When the matter was resolved, the other attorney and I were making small talk, which ended up leading him to ask me to have coffee and discuss potentially working at his firm. I was very intrigued, met him for coffee a week later, and a week after that met with one of the firm's partners for an informal meeting to discuss me potentially joining the firm. A week later, I was asked to submit some of my work so they could gauge my experience in relation to the job, which I happily provided. I was then asked to provide my law school transcript, which I requested and am awaiting. Here is where my issue comes in:
During law school, I was going through an at-the-time unexplained illness which caused me to end up in the hospital on a few occasions, for days at a time. This affected my school work and resulted in me doing terribly during my first year, and although progressively better in the years to follow, I still did not get the GPA an employer would respect. I did end up getting an award for the highest gain in GPA during my law school tenure, but the end result is still something I'm not proud of.
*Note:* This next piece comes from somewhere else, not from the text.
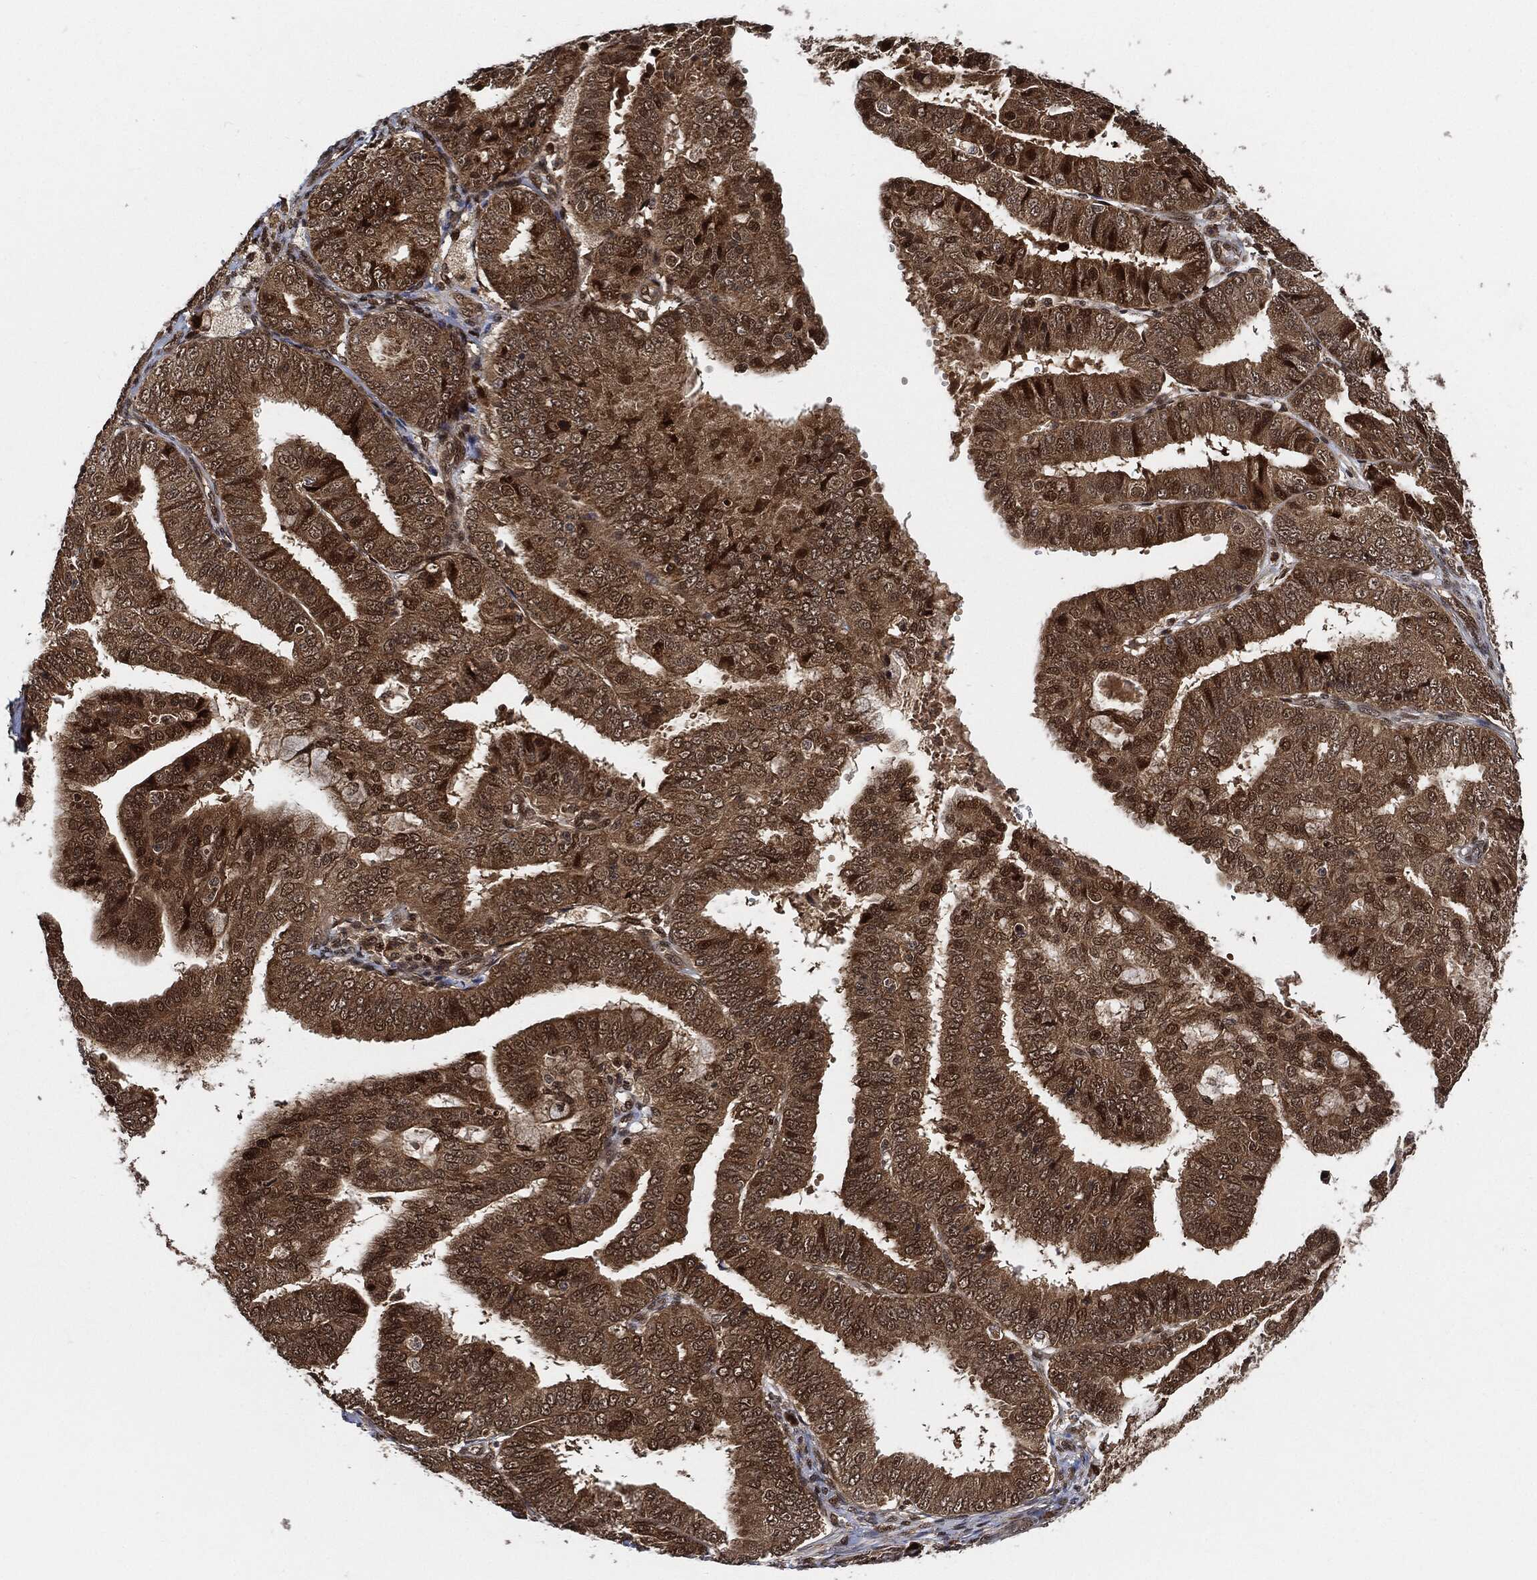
{"staining": {"intensity": "moderate", "quantity": ">75%", "location": "cytoplasmic/membranous,nuclear"}, "tissue": "endometrial cancer", "cell_type": "Tumor cells", "image_type": "cancer", "snomed": [{"axis": "morphology", "description": "Adenocarcinoma, NOS"}, {"axis": "topography", "description": "Endometrium"}], "caption": "Immunohistochemistry (IHC) (DAB) staining of human adenocarcinoma (endometrial) displays moderate cytoplasmic/membranous and nuclear protein expression in approximately >75% of tumor cells. (DAB IHC with brightfield microscopy, high magnification).", "gene": "CUTA", "patient": {"sex": "female", "age": 63}}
Since taking the bar exam 10 years ago, my illness has been diagnosed and my health issues have been resolved.
Herein lay my question: How do I explain this to this potential new employer? I don't want to come off defensive or like I'm making excuses, but it's definitely something I would want to know as an employer. Also, this is an ideal position during a time when I was already looking to leave my current firm for something more fitting.
Thoughts on how to bring this up? Any advice is appreciated!